== WHAT THE EXERCISE ASKS ==
Go through the data below. Pull out every line that has the word "then".

== DATA TO PROCESS ==
********

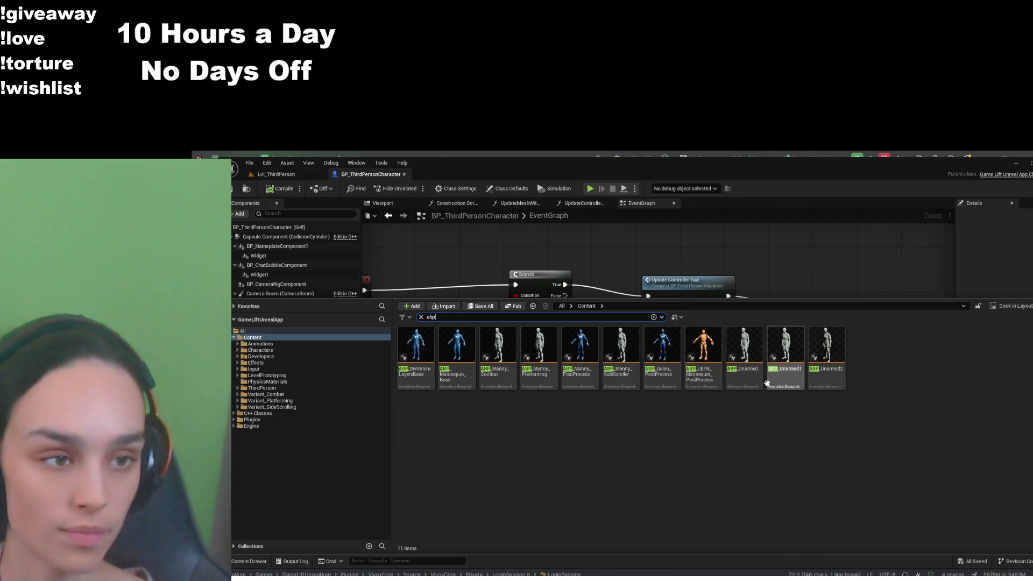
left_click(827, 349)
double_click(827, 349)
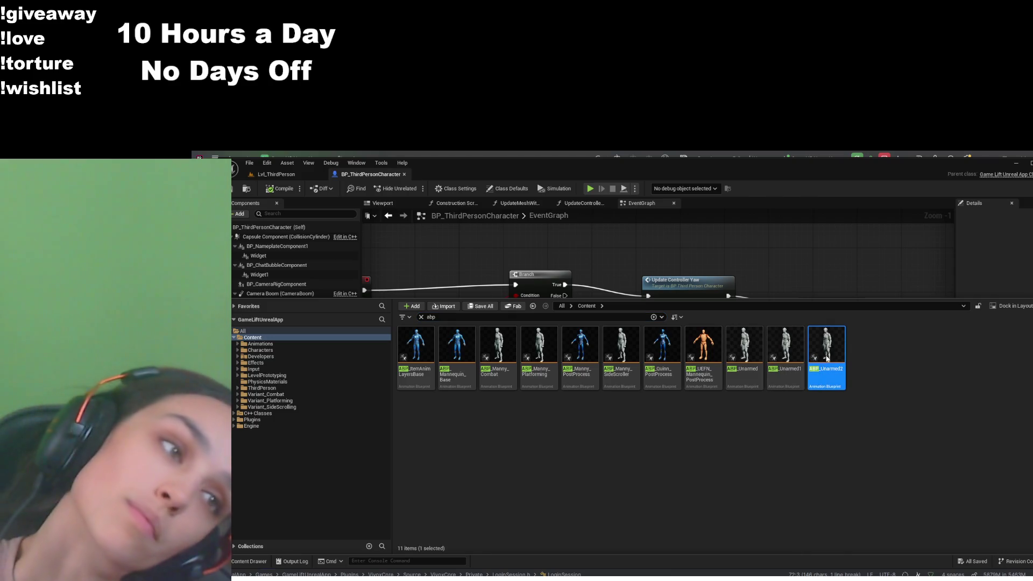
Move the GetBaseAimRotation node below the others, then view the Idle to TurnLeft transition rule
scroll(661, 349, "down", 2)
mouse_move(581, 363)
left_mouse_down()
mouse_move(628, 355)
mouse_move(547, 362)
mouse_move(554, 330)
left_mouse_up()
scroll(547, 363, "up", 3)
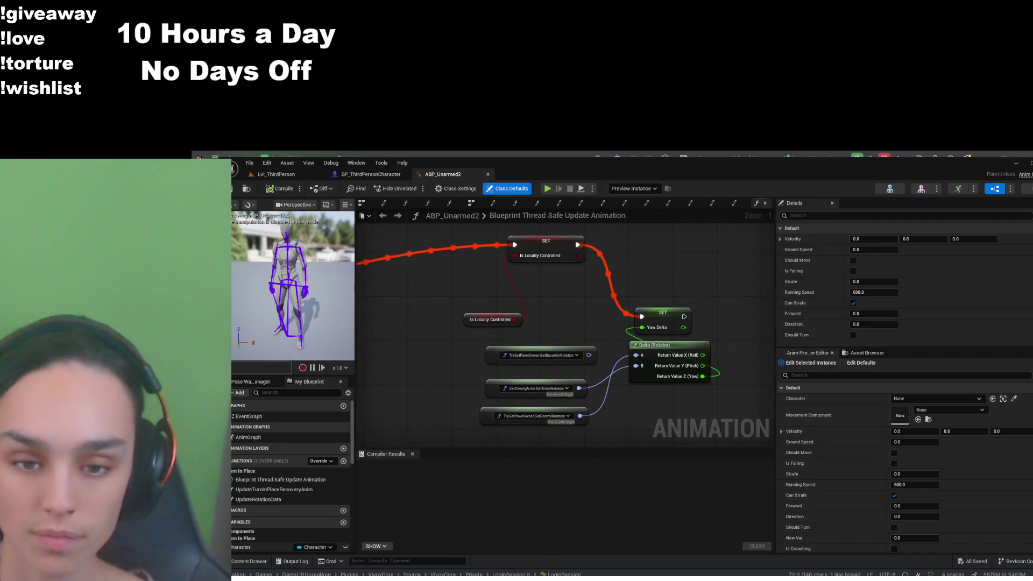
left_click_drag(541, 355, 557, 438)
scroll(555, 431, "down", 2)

********

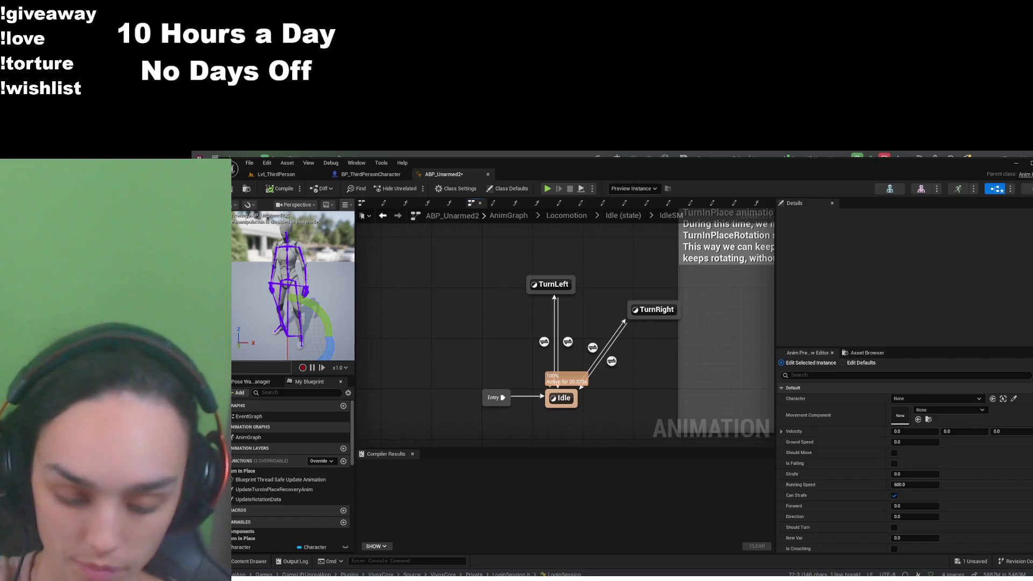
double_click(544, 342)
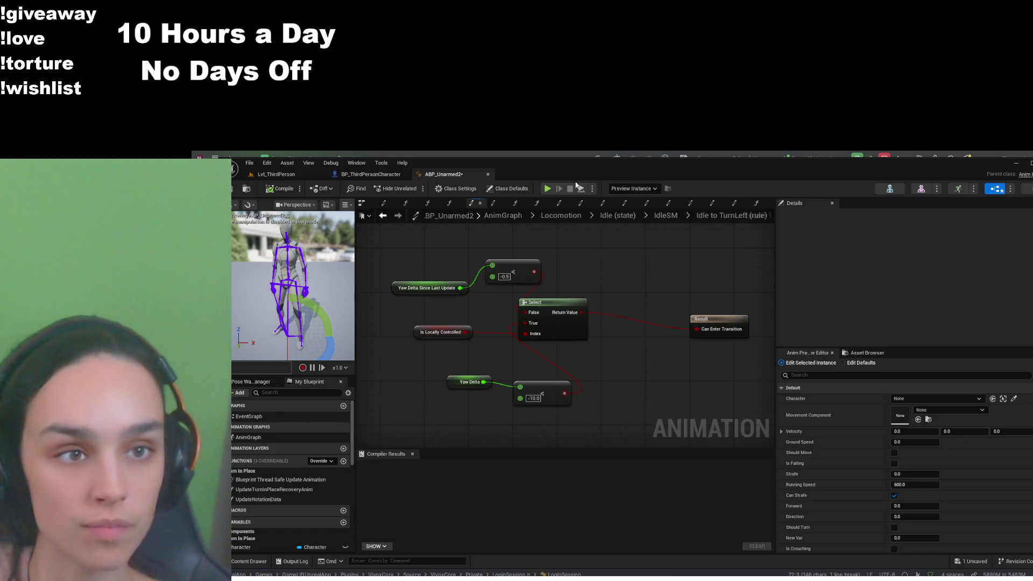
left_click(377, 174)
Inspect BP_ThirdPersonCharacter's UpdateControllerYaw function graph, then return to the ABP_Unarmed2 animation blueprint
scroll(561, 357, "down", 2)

********

== ANSWER TO THE EXERCISE ==
Move the GetBaseAimRotation node below the others, then view the Idle to TurnLeft transition rule
Inspect BP_ThirdPersonCharacter's UpdateControllerYaw function graph, then return to the ABP_Unarmed2 animation blueprint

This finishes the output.